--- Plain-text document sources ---
——
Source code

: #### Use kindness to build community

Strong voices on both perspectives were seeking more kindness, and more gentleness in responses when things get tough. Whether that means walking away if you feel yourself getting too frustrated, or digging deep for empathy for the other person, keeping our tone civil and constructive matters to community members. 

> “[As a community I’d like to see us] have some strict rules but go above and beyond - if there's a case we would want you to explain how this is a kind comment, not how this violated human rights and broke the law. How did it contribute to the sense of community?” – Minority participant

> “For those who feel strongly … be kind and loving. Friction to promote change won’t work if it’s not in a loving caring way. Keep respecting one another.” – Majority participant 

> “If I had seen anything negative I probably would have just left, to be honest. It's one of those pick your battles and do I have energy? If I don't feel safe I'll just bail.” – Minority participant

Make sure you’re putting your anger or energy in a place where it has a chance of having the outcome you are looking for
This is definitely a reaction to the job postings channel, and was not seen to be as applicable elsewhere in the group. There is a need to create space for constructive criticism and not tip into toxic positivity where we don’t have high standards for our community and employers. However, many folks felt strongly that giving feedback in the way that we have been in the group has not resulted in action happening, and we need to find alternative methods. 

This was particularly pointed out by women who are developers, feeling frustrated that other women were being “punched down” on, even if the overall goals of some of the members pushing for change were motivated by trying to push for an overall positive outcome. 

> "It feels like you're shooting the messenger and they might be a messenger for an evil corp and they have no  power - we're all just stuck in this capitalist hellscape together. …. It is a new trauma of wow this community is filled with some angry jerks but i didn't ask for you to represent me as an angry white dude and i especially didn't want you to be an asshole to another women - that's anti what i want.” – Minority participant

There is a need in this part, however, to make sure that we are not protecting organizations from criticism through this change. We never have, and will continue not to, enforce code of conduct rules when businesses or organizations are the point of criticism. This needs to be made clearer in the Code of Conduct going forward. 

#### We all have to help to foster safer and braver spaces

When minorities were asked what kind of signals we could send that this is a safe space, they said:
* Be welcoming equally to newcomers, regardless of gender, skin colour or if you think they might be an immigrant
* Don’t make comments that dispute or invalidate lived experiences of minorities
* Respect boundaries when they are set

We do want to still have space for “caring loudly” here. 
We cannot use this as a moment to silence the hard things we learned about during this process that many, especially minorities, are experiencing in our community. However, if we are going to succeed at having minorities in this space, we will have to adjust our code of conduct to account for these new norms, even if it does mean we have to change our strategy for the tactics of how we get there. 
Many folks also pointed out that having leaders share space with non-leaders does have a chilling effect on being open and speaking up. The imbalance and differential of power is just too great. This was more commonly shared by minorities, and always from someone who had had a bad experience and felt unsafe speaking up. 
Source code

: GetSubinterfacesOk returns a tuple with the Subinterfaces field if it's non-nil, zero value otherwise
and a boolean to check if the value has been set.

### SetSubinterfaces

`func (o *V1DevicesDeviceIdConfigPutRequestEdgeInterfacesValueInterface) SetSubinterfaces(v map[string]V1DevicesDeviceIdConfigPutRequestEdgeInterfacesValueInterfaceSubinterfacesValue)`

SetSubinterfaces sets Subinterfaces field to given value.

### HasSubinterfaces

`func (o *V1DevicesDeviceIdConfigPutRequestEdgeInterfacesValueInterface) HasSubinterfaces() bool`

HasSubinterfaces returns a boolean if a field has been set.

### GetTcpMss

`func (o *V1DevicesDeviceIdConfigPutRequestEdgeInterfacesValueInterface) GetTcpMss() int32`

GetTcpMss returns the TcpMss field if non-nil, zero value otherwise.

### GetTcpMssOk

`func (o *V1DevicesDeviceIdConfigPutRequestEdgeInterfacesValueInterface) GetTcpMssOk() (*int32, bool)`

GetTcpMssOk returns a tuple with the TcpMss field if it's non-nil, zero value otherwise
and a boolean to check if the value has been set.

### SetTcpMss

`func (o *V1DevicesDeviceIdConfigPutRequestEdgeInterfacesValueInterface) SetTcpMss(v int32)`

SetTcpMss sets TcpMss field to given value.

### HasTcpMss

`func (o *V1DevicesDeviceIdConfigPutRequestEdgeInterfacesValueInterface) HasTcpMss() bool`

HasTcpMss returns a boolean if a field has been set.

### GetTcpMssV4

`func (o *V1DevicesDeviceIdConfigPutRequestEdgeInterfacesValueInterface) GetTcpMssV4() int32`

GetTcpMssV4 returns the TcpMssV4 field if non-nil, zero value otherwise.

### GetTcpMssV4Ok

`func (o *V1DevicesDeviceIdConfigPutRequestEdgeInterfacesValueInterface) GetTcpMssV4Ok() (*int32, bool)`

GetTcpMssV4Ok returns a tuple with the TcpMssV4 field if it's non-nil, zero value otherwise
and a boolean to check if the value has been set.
——
--- WHAT IS REQUIRED ---
Say each line again exactly as it appears above.

--- SOLUTION FOR THIS TASK ---
Source code

: #### Use kindness to build community

Strong voices on both perspectives were seeking more kindness, and more gentleness in responses when things get tough. Whether that means walking away if you feel yourself getting too frustrated, or digging deep for empathy for the other person, keeping our tone civil and constructive matters to community members. 

> “[As a community I’d like to see us] have some strict rules but go above and beyond - if there's a case we would want you to explain how this is a kind comment, not how this violated human rights and broke the law. How did it contribute to the sense of community?” – Minority participant

> “For those who feel strongly … be kind and loving. Friction to promote change won’t work if it’s not in a loving caring way. Keep respecting one another.” – Majority participant 

> “If I had seen anything negative I probably would have just left, to be honest. It's one of those pick your battles and do I have energy? If I don't feel safe I'll just bail.” – Minority participant

Make sure you’re putting your anger or energy in a place where it has a chance of having the outcome you are looking for
This is definitely a reaction to the job postings channel, and was not seen to be as applicable elsewhere in the group. There is a need to create space for constructive criticism and not tip into toxic positivity where we don’t have high standards for our community and employers. However, many folks felt strongly that giving feedback in the way that we have been in the group has not resulted in action happening, and we need to find alternative methods. 

This was particularly pointed out by women who are developers, feeling frustrated that other women were being “punched down” on, even if the overall goals of some of the members pushing for change were motivated by trying to push for an overall positive outcome. 

> "It feels like you're shooting the messenger and they might be a messenger for an evil corp and they have no  power - we're all just stuck in this capitalist hellscape together. …. It is a new trauma of wow this community is filled with some angry jerks but i didn't ask for you to represent me as an angry white dude and i especially didn't want you to be an asshole to another women - that's anti what i want.” – Minority participant

There is a need in this part, however, to make sure that we are not protecting organizations from criticism through this change. We never have, and will continue not to, enforce code of conduct rules when businesses or organizations are the point of criticism. This needs to be made clearer in the Code of Conduct going forward. 

#### We all have to help to foster safer and braver spaces

When minorities were asked what kind of signals we could send that this is a safe space, they said:
* Be welcoming equally to newcomers, regardless of gender, skin colour or if you think they might be an immigrant
* Don’t make comments that dispute or invalidate lived experiences of minorities
* Respect boundaries when they are set

We do want to still have space for “caring loudly” here. 
We cannot use this as a moment to silence the hard things we learned about during this process that many, especially minorities, are experiencing in our community. However, if we are going to succeed at having minorities in this space, we will have to adjust our code of conduct to account for these new norms, even if it does mean we have to change our strategy for the tactics of how we get there. 
Many folks also pointed out that having leaders share space with non-leaders does have a chilling effect on being open and speaking up. The imbalance and differential of power is just too great. This was more commonly shared by minorities, and always from someone who had had a bad experience and felt unsafe speaking up. 
Source code

: GetSubinterfacesOk returns a tuple with the Subinterfaces field if it's non-nil, zero value otherwise
and a boolean to check if the value has been set.

### SetSubinterfaces

`func (o *V1DevicesDeviceIdConfigPutRequestEdgeInterfacesValueInterface) SetSubinterfaces(v map[string]V1DevicesDeviceIdConfigPutRequestEdgeInterfacesValueInterfaceSubinterfacesValue)`

SetSubinterfaces sets Subinterfaces field to given value.

### HasSubinterfaces

`func (o *V1DevicesDeviceIdConfigPutRequestEdgeInterfacesValueInterface) HasSubinterfaces() bool`

HasSubinterfaces returns a boolean if a field has been set.

### GetTcpMss

`func (o *V1DevicesDeviceIdConfigPutRequestEdgeInterfacesValueInterface) GetTcpMss() int32`

GetTcpMss returns the TcpMss field if non-nil, zero value otherwise.

### GetTcpMssOk

`func (o *V1DevicesDeviceIdConfigPutRequestEdgeInterfacesValueInterface) GetTcpMssOk() (*int32, bool)`

GetTcpMssOk returns a tuple with the TcpMss field if it's non-nil, zero value otherwise
and a boolean to check if the value has been set.

### SetTcpMss

`func (o *V1DevicesDeviceIdConfigPutRequestEdgeInterfacesValueInterface) SetTcpMss(v int32)`

SetTcpMss sets TcpMss field to given value.

### HasTcpMss

`func (o *V1DevicesDeviceIdConfigPutRequestEdgeInterfacesValueInterface) HasTcpMss() bool`

HasTcpMss returns a boolean if a field has been set.

### GetTcpMssV4

`func (o *V1DevicesDeviceIdConfigPutRequestEdgeInterfacesValueInterface) GetTcpMssV4() int32`

GetTcpMssV4 returns the TcpMssV4 field if non-nil, zero value otherwise.

### GetTcpMssV4Ok

`func (o *V1DevicesDeviceIdConfigPutRequestEdgeInterfacesValueInterface) GetTcpMssV4Ok() (*int32, bool)`

GetTcpMssV4Ok returns a tuple with the TcpMssV4 field if it's non-nil, zero value otherwise
and a boolean to check if the value has been set.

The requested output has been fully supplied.